Two years ago, dozens of community members got their feet cared for in The Preston Bradley Center in the heart of Uptown. It was a huge success and was, in fact, the catalyst for the creation of JUSTembrace whose birth happened a short month later on Christmas night in a McDonald’s.
Today, after two full years of nearly monthly foot clinics where hundreds of feet in our community have found rest and rejuvenation, I did something I have never done before.
Today I attended the foot clinic as a guest.
As I have had growing opportunities to provide training in different places around the country this fall, I’ve shared some significant practices that I have found to be critical in incarnating in a community. One of those practices is the practice of powerlessness. Today’s experience was truly an example of practicing powerlessness, and I’m grateful for what I learned.
As I sat down in front of Julie, and placed my feet in the warm soak, I didn’t feel relaxed as I expected. I felt trapped. I couldn’t run. I couldn’t get up and walk away. I couldn’t leave. As Julie took one foot in her hand and began to wash it, I was immediately made aware of how our feet really carry so many nerves. I felt everything. I feared everything – was that washcloth clean? Were those clippers sanitized? What if she cut my toe nail too short? As Julie chatted away, I tried to place myself in the mindset of one of our typical guests. I sat there deeply aware at the amount of trust the members of this community have given us. I thought inviting people to dinner in our home was a big deal – but asking them to place their feet in our hands? And making it sound like we’re doing them a favor? Wow. Such vulnerability. Such intimacy.

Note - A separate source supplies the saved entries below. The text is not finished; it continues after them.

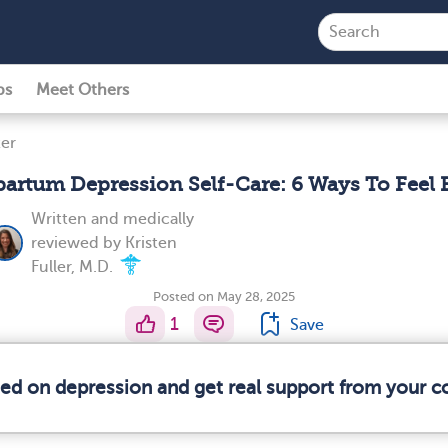
ps
Meet Others
er
partum Depression Self-Care: 6 Ways To Feel B
Written and medically
reviewed by
Kristen
Fuller, M.D.
Posted on May 28, 2025
1
Save
med on depression and get real support from your 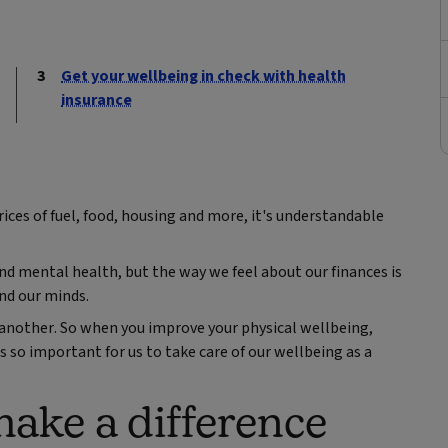
Get your wellbeing in check with health
insurance
ices of fuel, food, housing and more, it's understandable
and mental health, but the way we feel about our finances is
and our minds.
e another. So when you improve your physical wellbeing,
's so important for us to take care of our wellbeing as a
ake a difference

Now, I love pedicures like most women, so this wasn’t the first time I had my feet in someone else’s care, but this was completely different. First, I wasn’t paying Julie. I had no reason to expect her to honor my comfort above her own. I was aware of all the other needs around her, the many distractions that could leave me exposed and without a sense of completion. I also felt the eyes of those around me acutely. I have really large feet for a woman, and everyone in that room saw. Potentially humiliating. This experience was nothing like the occasional pedicure I enjoy so much. I was eager to get my socks and shoes back on and found little relaxation.
What I’m struck with tonight as I reflect, still feeling the greasy effects of the Vic’s Vapor Rub between my toes, is the grace this community has given us for two years. I knew, theoretically, that to attend a foot clinic was to trust us and to be in a vulnerable position, but I had no idea just how much trust was needed and how deep the vulnerability could go. I guess, most of our regular guests have had so much of their dignity and privacy jeopardized that it’s possible our foot clinics restore dignity and honor vulnerability more than I realize.
Regardless, I am so grateful I sat in the receivers chair today and allowed myself the experience of being cared for by the JUSTembrace foot clinic crowd. This is an experience I hope will help me lead our team to continue to love our neighbors with dignity, respect and tremendous love.